ABOUT THIS TASK:
Write out the following records exactly as they appear, with the pictures left out.

DATA TO PROCESS:
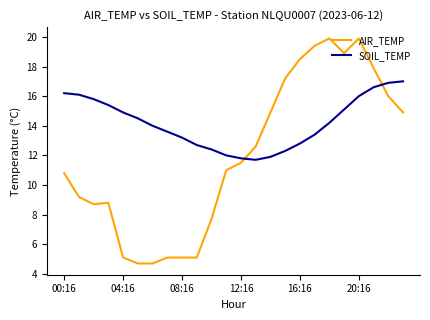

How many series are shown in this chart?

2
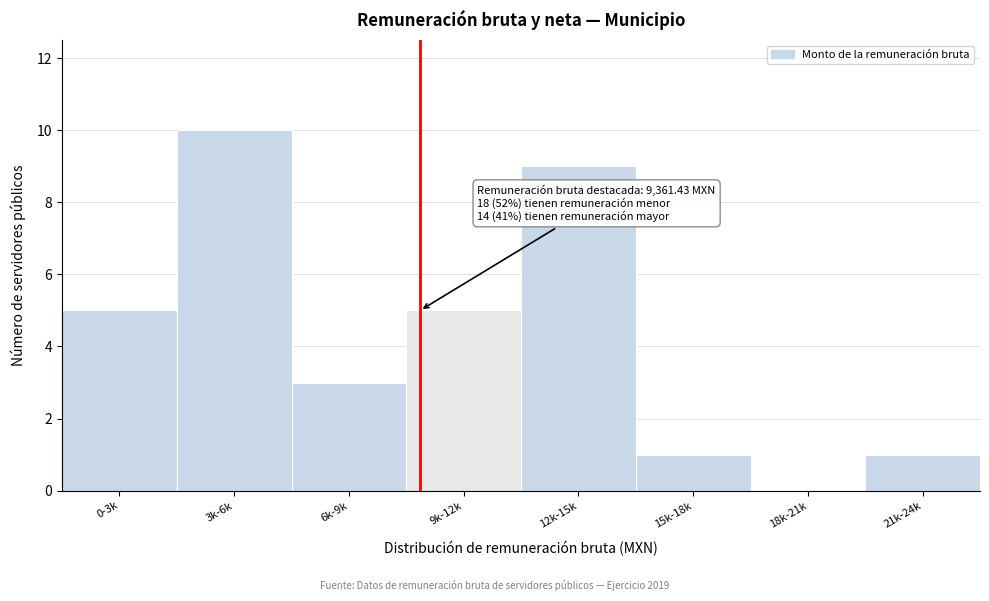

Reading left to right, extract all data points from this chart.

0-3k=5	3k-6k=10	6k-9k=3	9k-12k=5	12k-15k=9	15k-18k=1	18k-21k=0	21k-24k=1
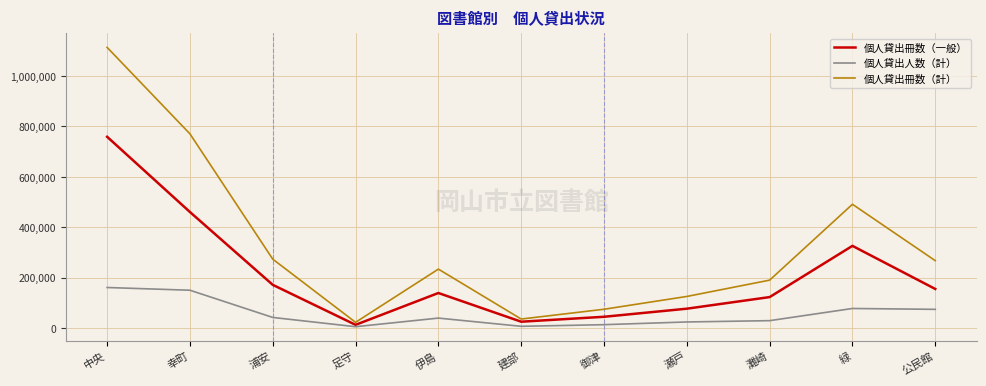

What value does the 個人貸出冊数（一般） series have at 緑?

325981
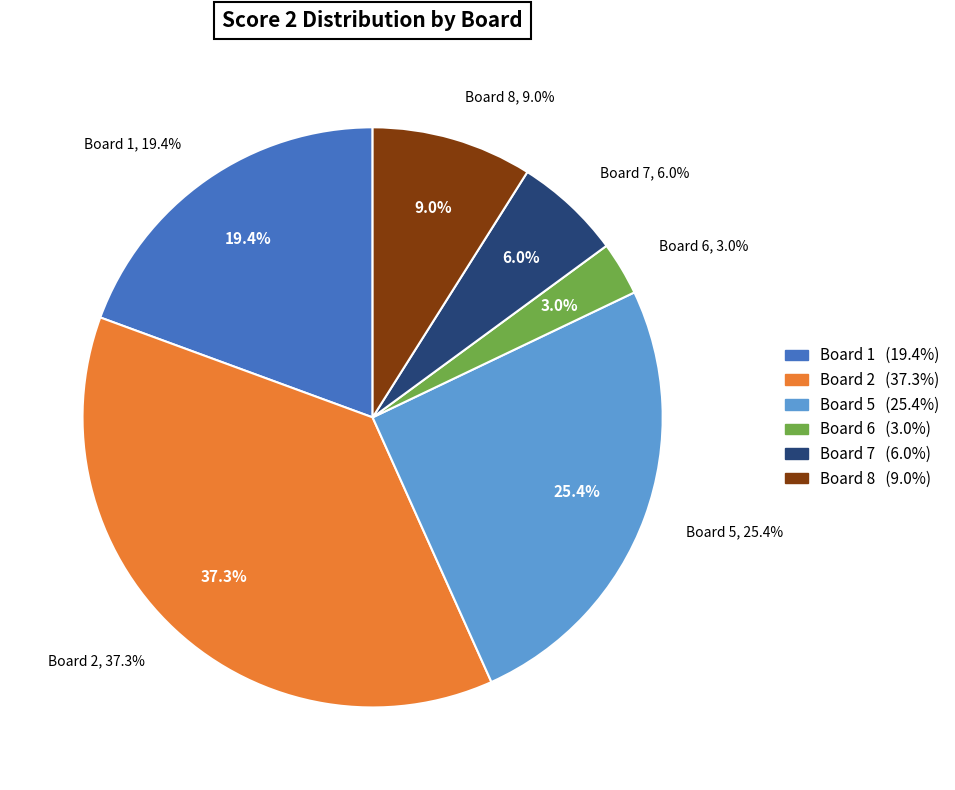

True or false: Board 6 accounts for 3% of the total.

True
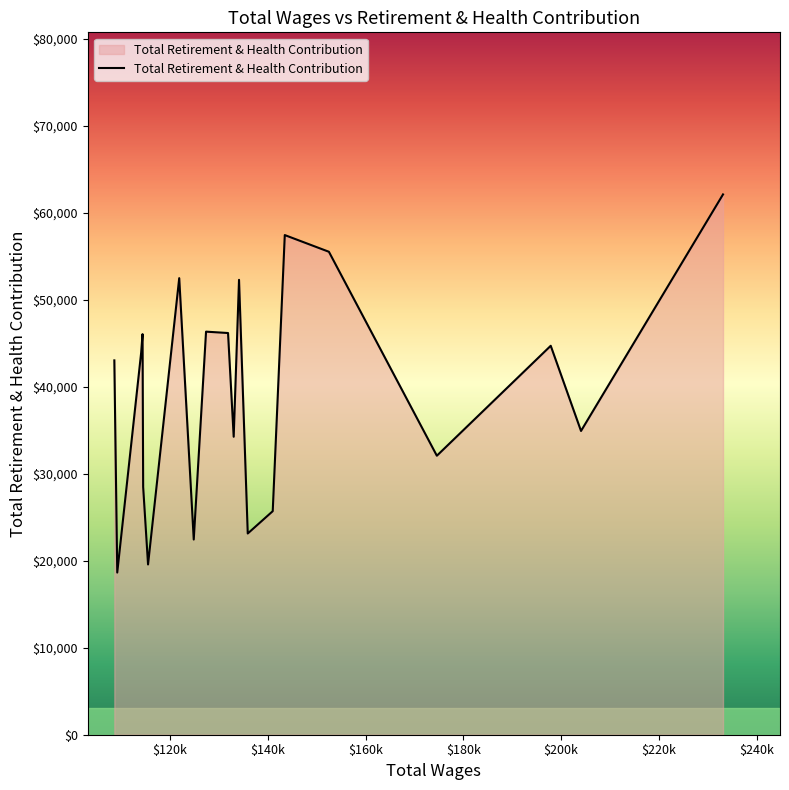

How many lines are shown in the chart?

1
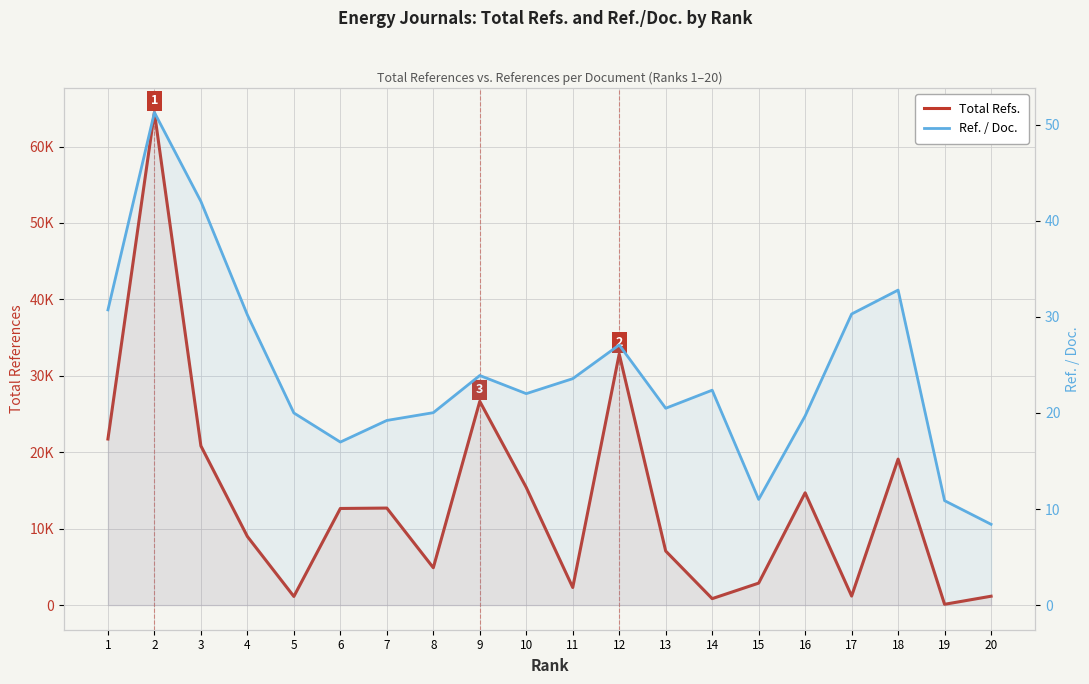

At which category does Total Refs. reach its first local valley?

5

REPLY TO THE TASK:
How many series are shown in this chart?

2

Reading left to right, extract all data points from this chart.

0-3k=5	3k-6k=10	6k-9k=3	9k-12k=5	12k-15k=9	15k-18k=1	18k-21k=0	21k-24k=1

What value does the 個人貸出冊数（一般） series have at 緑?

325981

True or false: Board 6 accounts for 3% of the total.

True

How many lines are shown in the chart?

1

At which category does Total Refs. reach its first local valley?

5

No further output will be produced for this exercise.